▶ [Deine Aufgabe]: Kannst du aus dem Forenthread zur CPU-Kühlung die Passage von „## Morote (21.“ bis „lange genug gedauert...“ wortgetreu herausziehen?

▶ [Vorliegender Text]:
━━━━━━━━
In Meiner Sigantur seht ihr das ich genau dieses System habe und kann euch folgendes sagen: Die beste Möglichkeit da etwas leises und kühles zu bauen ist der Alpenföhn Panorama in Verbindung mit einem Netzteil welches die Luft nach außen bringt. Ihr müsst jedoch beim Panorama den Lüfter verkehrtherum einbauen das die Lüfter nicht gegeneinander arbeiten. Der Boxed zumindest bei AMD war völlig fatal. Damit kam meine CPU auf fast 80°C . Mit dem Panorama und einem Superflower ATX waren es unter Last max 55°C. Aktuell bin ich aus Platzgründen auf ein Be Quiet SFX Netzteil umgestiegen. Da dieses einen kleineren Lüfter hat kann weniger Luft transportiert werden, daraus resultierend sind die Temps um 5°C auf max 60°C gestiegen. Was aber nicht schlimm und völlig im Rahmen ist. Dafür kann ich jetzt noch andere schöne SSDs einbauen.  Ich hoffe das hilft euch ein wenig weiter. GRUß


----------



## Morote (14. Mai 2012)

*AW: [HTPC] CPU-Kühler für i3-2100T passiv in Mini-ITX*

Für alle, die es noch interessiert... Teile sind mittlerweile bestellt. Leider war das Mainboard defekt und wurde zurückgeschickt. Hoffe das geht schnell... Sobald ich ein funktionsfähiges zurück habe wird zusammengebaut und dann berichte ich über die Ergebnisse


----------



## Morote (21. Juni 2012)

*AW: [HTPC] CPU-Kühler für i3-2100T passiv in Mini-ITX*

Soooo, es ist soweit: Die Kiste läuft Hat ja auch lange genug gedauert...
Entgegen der ersten Pläne ist die CPU jetzt ein i3-2120T geworden (gleiche TPD, 100MHz mehr, war n paar Euro günstiger...). Kühler ist der Prolimatech Samuel 17 mit NB Blacksilent Pro PK-2. Die CPU-Zieltemp steht auf 50°C  und Level 1...
Als Netzteil kommt jetzt ne 150W Pico-PSU zum Einsatz, also passiv.
━━━━━━━━
Bilder mit Begrenzungsrahmen:

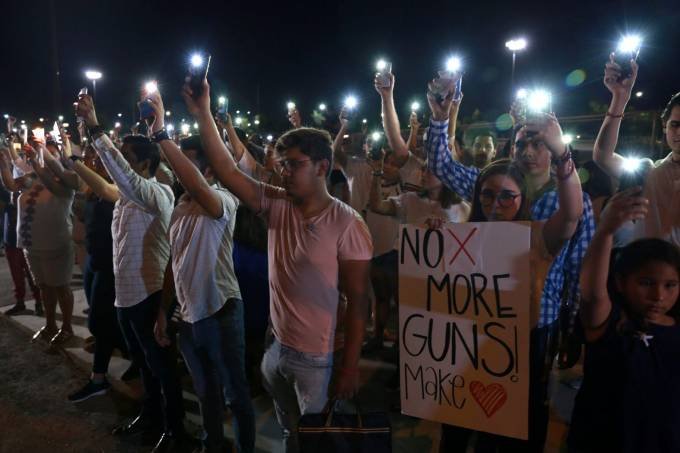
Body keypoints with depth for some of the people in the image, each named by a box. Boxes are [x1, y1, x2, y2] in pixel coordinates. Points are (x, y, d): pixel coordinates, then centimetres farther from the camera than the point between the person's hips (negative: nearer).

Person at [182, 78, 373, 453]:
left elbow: (358, 300, -15)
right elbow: (227, 172, -10)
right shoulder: (276, 205, -3)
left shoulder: (346, 224, -17)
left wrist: (350, 366, -14)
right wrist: (203, 115, -18)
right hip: (275, 347, 5)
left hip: (315, 357, -5)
━━━━━━━━
▶ [Schriftliche Antwort]:
## Morote (21. Juni 2012)

*AW: [HTPC] CPU-Kühler für i3-2100T passiv in Mini-ITX*

Soooo, es ist soweit: Die Kiste läuft Hat ja auch lange genug gedauert...